Task statement >>
Turn every line of the rows below into a numbered list. Drop blank lines and omit the pictures.

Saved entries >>
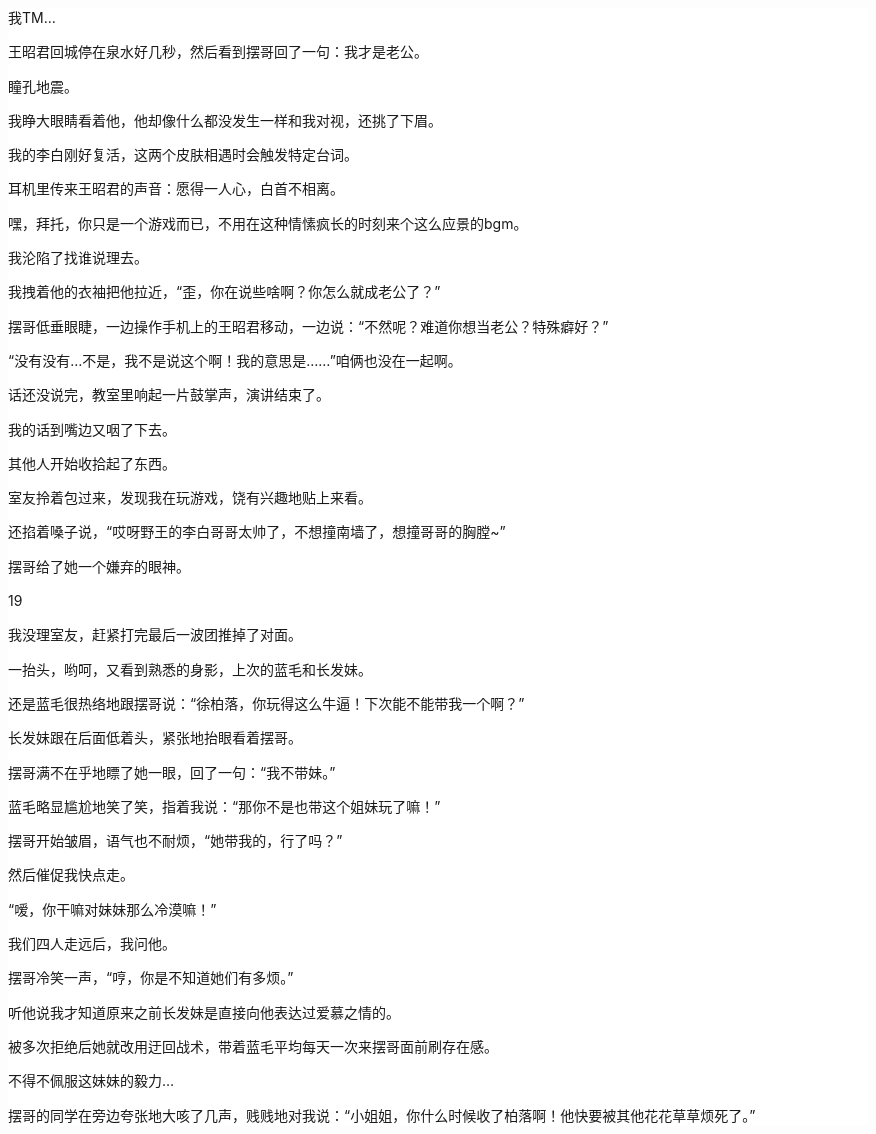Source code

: 我TM…

王昭君回城停在泉水好几秒，然后看到摆哥回了一句：我才是老公。

瞳孔地震。

我睁大眼睛看着他，他却像什么都没发生一样和我对视，还挑了下眉。

我的李白刚好复活，这两个皮肤相遇时会触发特定台词。

耳机里传来王昭君的声音：愿得一人心，白首不相离。

嘿，拜托，你只是一个游戏而已，不用在这种情愫疯长的时刻来个这么应景的bgm。

我沦陷了找谁说理去。

我拽着他的衣袖把他拉近，“歪，你在说些啥啊？你怎么就成老公了？”

摆哥低垂眼睫，一边操作手机上的王昭君移动，一边说：“不然呢？难道你想当老公？特殊癖好？”

“没有没有…不是，我不是说这个啊！我的意思是……”咱俩也没在一起啊。

话还没说完，教室里响起一片鼓掌声，演讲结束了。

我的话到嘴边又咽了下去。

其他人开始收拾起了东西。

室友拎着包过来，发现我在玩游戏，饶有兴趣地贴上来看。

还掐着嗓子说，“哎呀野王的李白哥哥太帅了，不想撞南墙了，想撞哥哥的胸膛~”

摆哥给了她一个嫌弃的眼神。

19

我没理室友，赶紧打完最后一波团推掉了对面。

一抬头，哟呵，又看到熟悉的身影，上次的蓝毛和长发妹。

还是蓝毛很热络地跟摆哥说：“徐柏落，你玩得这么牛逼！下次能不能带我一个啊？”

长发妹跟在后面低着头，紧张地抬眼看着摆哥。

摆哥满不在乎地瞟了她一眼，回了一句：“我不带妹。”

蓝毛略显尴尬地笑了笑，指着我说：“那你不是也带这个姐妹玩了嘛！”

摆哥开始皱眉，语气也不耐烦，“她带我的，行了吗？”

然后催促我快点走。

“嗳，你干嘛对妹妹那么冷漠嘛！”

我们四人走远后，我问他。

摆哥冷笑一声，“哼，你是不知道她们有多烦。”

听他说我才知道原来之前长发妹是直接向他表达过爱慕之情的。

被多次拒绝后她就改用迂回战术，带着蓝毛平均每天一次来摆哥面前刷存在感。

不得不佩服这妹妹的毅力…

摆哥的同学在旁边夸张地大咳了几声，贱贱地对我说：“小姐姐，你什么时候收了柏落啊！他快要被其他花花草草烦死了。”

Written response >>
1. Source code
2. : 我TM…
3. 王昭君回城停在泉水好几秒，然后看到摆哥回了一句：我才是老公。
4. 瞳孔地震。
5. 我睁大眼睛看着他，他却像什么都没发生一样和我对视，还挑了下眉。
6. 我的李白刚好复活，这两个皮肤相遇时会触发特定台词。
7. 耳机里传来王昭君的声音：愿得一人心，白首不相离。
8. 嘿，拜托，你只是一个游戏而已，不用在这种情愫疯长的时刻来个这么应景的bgm。
9. 我沦陷了找谁说理去。
10. 我拽着他的衣袖把他拉近，“歪，你在说些啥啊？你怎么就成老公了？”
11. 摆哥低垂眼睫，一边操作手机上的王昭君移动，一边说：“不然呢？难道你想当老公？特殊癖好？”
12. “没有没有…不是，我不是说这个啊！我的意思是……”咱俩也没在一起啊。
13. 话还没说完，教室里响起一片鼓掌声，演讲结束了。
14. 我的话到嘴边又咽了下去。
15. 其他人开始收拾起了东西。
16. 室友拎着包过来，发现我在玩游戏，饶有兴趣地贴上来看。
17. 还掐着嗓子说，“哎呀野王的李白哥哥太帅了，不想撞南墙了，想撞哥哥的胸膛~”
18. 摆哥给了她一个嫌弃的眼神。
19. 19
20. 我没理室友，赶紧打完最后一波团推掉了对面。
21. 一抬头，哟呵，又看到熟悉的身影，上次的蓝毛和长发妹。
22. 还是蓝毛很热络地跟摆哥说：“徐柏落，你玩得这么牛逼！下次能不能带我一个啊？”
23. 长发妹跟在后面低着头，紧张地抬眼看着摆哥。
24. 摆哥满不在乎地瞟了她一眼，回了一句：“我不带妹。”
25. 蓝毛略显尴尬地笑了笑，指着我说：“那你不是也带这个姐妹玩了嘛！”
26. 摆哥开始皱眉，语气也不耐烦，“她带我的，行了吗？”
27. 然后催促我快点走。
28. “嗳，你干嘛对妹妹那么冷漠嘛！”
29. 我们四人走远后，我问他。
30. 摆哥冷笑一声，“哼，你是不知道她们有多烦。”
31. 听他说我才知道原来之前长发妹是直接向他表达过爱慕之情的。
32. 被多次拒绝后她就改用迂回战术，带着蓝毛平均每天一次来摆哥面前刷存在感。
33. 不得不佩服这妹妹的毅力…
34. 摆哥的同学在旁边夸张地大咳了几声，贱贱地对我说：“小姐姐，你什么时候收了柏落啊！他快要被其他花花草草烦死了。”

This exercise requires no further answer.